I am HERE for these Easy Lemon Coconut Macaroons! For this you’ll need just 7 ingredients, ~25 minutes, a food processor, and your oven.
Coconut Macaroons vs. French Macarons
This is a recipe for coconut macaROONs, not to be confused with the french pastry, macaRONs. Both equally delicious in their own right, but I will say these are a heck of a lot easier to make!
How to Make Coconut Macaroons
For this recipe, you start by blending together your finely shredded unsweetened coconut flakes and your almond flour in a food processor. Once those are combined you add your remaining ingredients (coconut cream, honey, lemon juice, lemon zest, and vanilla extract) and blitz again.
From there, I find it easiest to use a cookie scoop because the batter is pretty sticky. Alternatively you could use spoons or your hands to form balls. You then line the coconut macaroons on a parchment-lined baking tray and bake at 350F for ~13 – 16 minutes or until the tops and bottoms are nicely browned.
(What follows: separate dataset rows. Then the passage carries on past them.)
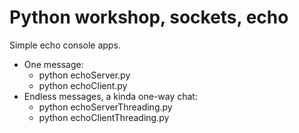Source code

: # Python workshop, sockets, echo

Simple echo console apps.

* One message:
    * <winpty> python echoServer.py <address> <port> <buffer>
    * <winpty> python echoClient.py <address> <port> <buffer> <messages>
* Endless messages, a kinda one-way chat:
    * <winpty> python echoServerThreading.py <address> <port> <buffer>
    * <winpty> python echoClientThreading.py <address> <port> <buffer>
If you take them out too soon they will fall apart easily so make sure they have turned a nice golden color. Once cooked, these bites stay perfectly moist and chewy on the inside.
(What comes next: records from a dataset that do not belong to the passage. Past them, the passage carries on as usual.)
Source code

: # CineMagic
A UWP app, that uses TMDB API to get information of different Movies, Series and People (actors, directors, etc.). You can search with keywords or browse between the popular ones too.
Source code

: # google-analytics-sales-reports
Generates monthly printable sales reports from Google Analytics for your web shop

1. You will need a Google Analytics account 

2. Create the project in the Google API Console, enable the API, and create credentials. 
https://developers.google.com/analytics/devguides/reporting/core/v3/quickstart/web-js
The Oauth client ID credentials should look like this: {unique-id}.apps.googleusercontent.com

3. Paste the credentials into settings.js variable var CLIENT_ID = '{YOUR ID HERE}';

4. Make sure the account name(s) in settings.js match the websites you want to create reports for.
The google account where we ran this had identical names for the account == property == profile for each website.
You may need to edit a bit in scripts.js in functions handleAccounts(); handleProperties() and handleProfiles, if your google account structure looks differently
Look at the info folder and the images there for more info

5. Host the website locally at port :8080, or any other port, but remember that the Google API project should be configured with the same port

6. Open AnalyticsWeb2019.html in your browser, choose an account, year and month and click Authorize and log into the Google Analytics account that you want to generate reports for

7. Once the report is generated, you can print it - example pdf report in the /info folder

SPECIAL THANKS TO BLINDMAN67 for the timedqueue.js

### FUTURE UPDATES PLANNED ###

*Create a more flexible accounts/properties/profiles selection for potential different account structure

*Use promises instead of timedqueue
Can you Freeze Coconut Macaroons?
Yes! These bites will stay good in the freezer for a few months. You just want to make sure they are fully cooled and either individually wrapped or stored in an airtight container in the freezer. Simply thaw at room temperature before you’re ready to consume!
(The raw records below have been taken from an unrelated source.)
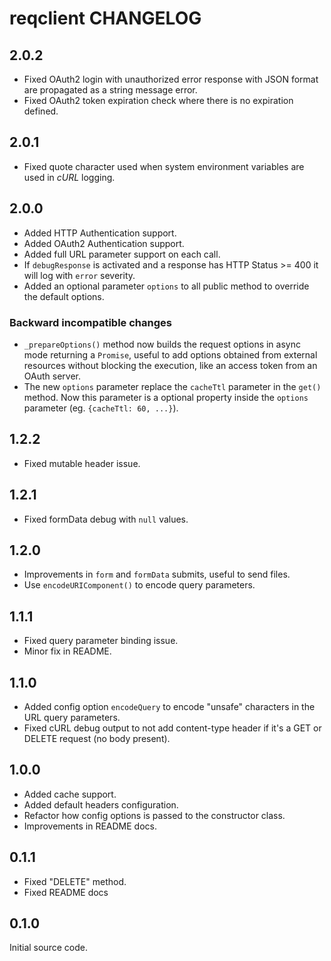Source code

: reqclient CHANGELOG
===================


2.0.2
-----

* Fixed OAuth2 login with unauthorized error response with JSON
  format are propagated as a string message error.
* Fixed OAuth2 token expiration check where there is no
  expiration defined.

2.0.1
-----

* Fixed quote character used when system environment variables are
  used in _cURL_ logging.

2.0.0
-----

* Added HTTP Authentication support.
* Added OAuth2 Authentication support.
* Added full URL parameter support on each call.
* If `debugResponse` is activated and a response has
  HTTP Status >= 400 it will log with `error` severity.
* Added an optional parameter `options` to all public method
  to override the default options.

### Backward incompatible changes

* `_prepareOptions()` method now builds the request options in
  async mode returning a `Promise`, useful to add options obtained
  from external resources without blocking the execution, like an
  access token from an OAuth server.
* The new `options` parameter replace the `cacheTtl` parameter
  in the `get()` method. Now this parameter is a optional property
  inside the `options` parameter (eg. `{cacheTtl: 60, ...}`).


1.2.2
-----

* Fixed mutable header issue.


1.2.1
-----

* Fixed formData debug with `null` values.


1.2.0
-----

* Improvements in `form` and `formData` submits, useful
  to send files.
* Use `encodeURIComponent()` to encode query parameters.


1.1.1
-----

* Fixed query parameter binding issue.
* Minor fix in README.


1.1.0
-----

* Added config option `encodeQuery` to encode "unsafe" characters
  in the URL query parameters.
* Fixed cURL debug output to not add content-type header
  if it's a GET or DELETE request (no body present).


1.0.0
-----

* Added cache support.
* Added default headers configuration.
* Refactor how config options is passed to
  the constructor class.
* Improvements in README docs.


0.1.1
-----

* Fixed "DELETE" method.
* Fixed README docs


0.1.0
-----

Initial source code.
If you like this recipe, make sure to check out some of my other easy desserts here. My favorites include these Raw Snickers Bars or these Chocolate Caramel Coconut Cookies. As always, would LOVE to hear if you try this and what you think in the comments below. Ya know it makes my day!! 🙂
Ingredients
- 2.5 cups finely shredded unsweetened coconut flakes (not the long pieces but short ones, also called desiccated coconut)
- 1 cup almond flour
- 1/4 cup coconut cream*
- 1/2 cup honey
- 3 tbsp lemon juice
- 1.5 tbsp lemon zest
- 1 tsp vanilla extract
Instructions
- In a food processor, blend together finely shredded unsweetened coconut flakes and almond flour.
- Add in remaining ingredients until well combined.
- Use a cookie scoop and place on a parchment lined baked tray. Recipe should yield about 20 - 24 bites.
- Bake at 350F for 13-16 minutes or until tops and bottom have started to brown (going to depend on your oven). Let cool on tray before handling.
- Optional: once cooled, top with coconut butter, chia seeds, and additional fresh lemon zest.
Bri says
Can you use canned coconut milk in place of the cream for this recipe?
Casey Colodny says
Hey Bri! Yes! You can use canned full fat coconut milk, just make sure you use the thick white part from the top vs the liquid from the bottom.
– Casey
Vegan says
THIS IS NOT VEGAN. THIS RECIPE CALLS FOR HONEY WHICH IS NOT VEGAN-FRIENDLY.
Casey Colodny says
Sorry, human mistake, added the wrong tags by accident. Thank you for bringing to my attention – I have updated it to be df/gf as stated throughout the rest of the recipe. If you’re looking for something vegan, my no-bake fudgy turtle brownies are one of my favorites!